We need to reach out

Activists and organisers across the UK need to find a better way to do politics.

Sarah Beattie-Smith
1 August 2016

the Black Panther free food programme - image,

Like many campaigners in Scotland, and up and down the length of the UK, I’m shattered. Exhausted after years of pounding pavements delivering leaflets; spending every waking minute organising meetings; writing post after post trying to persuade friends, colleagues and twitter trolls of the rights and wrongs of our respective positions; even standing for election. Exhausted because after all these years of work, at times I find myself wondering whether any of it was worth it. 

In the Brexit-destined Britain of today, it feels impossible to be inspired and hopeful about the better future we’ve been working for. But whilst giving up and stepping back is as tempting as lying on a beach in the sun for a month, there is a way to build that future without destroying ourselves in the process.

Step one: We need to start by examining what we’ve been doing for the last few years. Whether you’ve been working for or against Scottish independence, backing Corbyn or stabbing him in the back or arguing for or against the UK’s EU membership, ask yourself this: how much of your energy has gone into designing and delivering leaflets that go straight in the bin? How many hours have you poured into organising an action where fewer than ten people showed up? How many days have you spent organising meetings where you end up preaching to a room full of the converted?

If the answer to any of these is “too much” then maybe we’re doing something wrong.

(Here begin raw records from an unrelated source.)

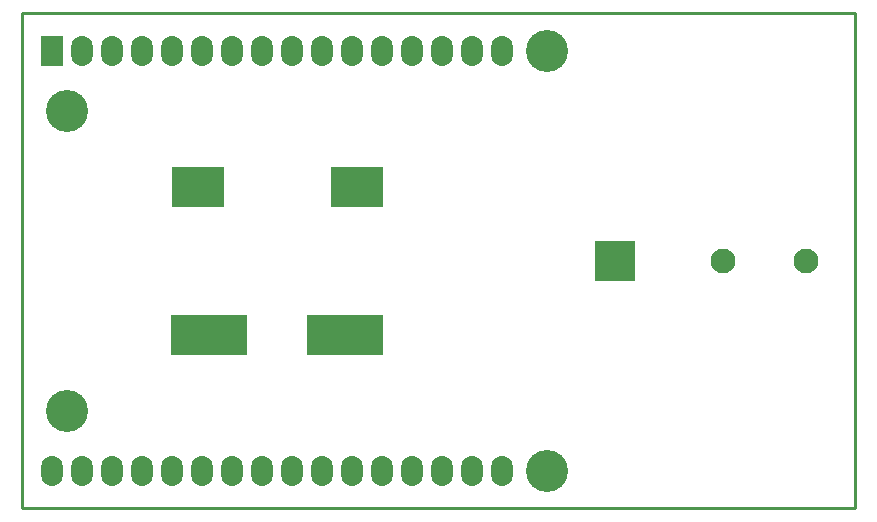
<source format=gts>
%TF.GenerationSoftware,KiCad,Pcbnew,no-vcs-found-72d4889~60~ubuntu16.04.1*%
%TF.CreationDate,2017-10-19T13:37:08-04:00*%
%TF.ProjectId,audio_controller_3x2,617564696F5F636F6E74726F6C6C6572,1.2*%
%TF.SameCoordinates,Original*%
%TF.FileFunction,Soldermask,Top*%
%TF.FilePolarity,Negative*%
%FSLAX46Y46*%
G04 Gerber Fmt 4.6, Leading zero omitted, Abs format (unit mm)*
G04 Created by KiCad (PCBNEW no-vcs-found-72d4889~60~ubuntu16.04.1) date Thu Oct 19 13:37:08 2017*
%MOMM*%
%LPD*%
G01*
G04 APERTURE LIST*
%ADD10C,0.228600*%
%ADD11R,6.500000X3.500000*%
%ADD12R,4.500000X3.500000*%
%ADD13C,3.556000*%
%ADD14O,1.854200X2.540000*%
%ADD15R,1.854200X2.540000*%
%ADD16R,3.475000X3.475000*%
%ADD17C,2.100000*%
G04 APERTURE END LIST*
D10*
X156210000Y-67945000D02*
X85725000Y-67945000D01*
X156210000Y-109855000D02*
X156210000Y-67945000D01*
X85725000Y-109855000D02*
X156210000Y-109855000D01*
X85725000Y-67945000D02*
X85725000Y-109855000D01*
D11*
%TO.C,SP1*%
X101565000Y-95150000D03*
X113065000Y-95150000D03*
D12*
X100565000Y-82650000D03*
X114065000Y-82650000D03*
%TD*%
D13*
%TO.C,MDB1*%
X130175000Y-71120000D03*
X130175000Y-106680000D03*
X89535000Y-101600000D03*
X89535000Y-76200000D03*
D14*
X88265000Y-106680000D03*
X90805000Y-106680000D03*
X93345000Y-106680000D03*
X95885000Y-106680000D03*
X98425000Y-106680000D03*
X100965000Y-106680000D03*
X103505000Y-106680000D03*
X106045000Y-106680000D03*
X108585000Y-106680000D03*
X111125000Y-106680000D03*
X113665000Y-106680000D03*
X116205000Y-106680000D03*
X118745000Y-106680000D03*
X121285000Y-106680000D03*
X123825000Y-106680000D03*
X126365000Y-106680000D03*
X126365000Y-71120000D03*
X123825000Y-71120000D03*
X121285000Y-71120000D03*
X118745000Y-71120000D03*
X116205000Y-71120000D03*
X113665000Y-71120000D03*
X111125000Y-71120000D03*
X108585000Y-71120000D03*
X106045000Y-71120000D03*
X103505000Y-71120000D03*
X100965000Y-71120000D03*
X98425000Y-71120000D03*
X95885000Y-71120000D03*
D15*
X88265000Y-71120000D03*
D14*
X93345000Y-71120000D03*
X90805000Y-71120000D03*
%TD*%
D16*
%TO.C,U1*%
X135890000Y-88900000D03*
%TD*%
D17*
%TO.C,J1*%
X145075000Y-88900000D03*
X152075000Y-88900000D03*
%TD*%
M02*

</source>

The hard truth is that all too often, we opt for the easier path of speaking to people we know, of reading and sharing things that confirm our own biases and broadcasting our message without stopping to wonder who our audience is or what they need and want to hear. And so long as we’re doing all of that in the context of fighting some big bad “other”, we can be comforted by knowing that even if we’re ineffective, we’re not as bad as them.

Whether your “other” is Brexiteers or Blairites doesn't really matter. The point is that so long as we’re laying the blame for all the ills of modern Britain at the feet of someone else, whilst simultaneously spending our time talking to people who already agree with us, we render ourselves powerless.

Step two: Go out and talk to people. Movement building isn’t just about pulling together with likeminded folk, but reaching out to folk who can challenge and strengthen your beliefs. The chances are that while you can guess at what motivates your great “other”, you don’t know until you talk to them and listen. So instead of pounding pavements delivering leaflets broadcasting your views, get out on the streets and ask folk what they think and what matters to them. And crucially, find some common ground.

Step three: We need to start doing things for ourselves. Over the last three decades, the social infrastructure of the UK has been eroded. Benefits have been slashed, trade unions undermined and industry privatised, all under the watchful eye of an increasingly corporate media. It’s easy to think that only governments have the power to affect any of these things, but governments get their power from us. It’s our assumption that we’re too small and too powerless that makes us so.

Nearly fifty years ago, the Black Panther Party saw that the struggle for civil rights and racial equality had to go hand in hand with fighting poverty. They set up free breakfast clubs for poor, largely black, hispanic and latino children in 1968. By 1969, they were feeding 20,000 children a day. After initially being attacked by the FBI for “subversion”, the example set by the Black Panther Party was later adopted by the US government in a programme which today feeds 13 million children.

Around the world today, there are new media establishments springing up to counter the prevailing bigotry and bias of the Rupert Murdochs and Paul Dacres who dominate the stories we tell about ourselves. In the UK there are movements to start alternative local currencies and take power away from supermarkets and big banks and invest in local economies. These are actions taken by people just like you and me which have changed the balance of power.

My point is not just that it is possible to do things for ourselves, but that it is necessary.

So – let’s stop pouring our hearts and souls into confirming our own biases and getting nowhere. Let’s stop assuming we know what other people think and start a conversation with them. And let’s stop sitting around in half-empty church halls talking to the same 12 people about why everything’s broken and instead, work together to fix it.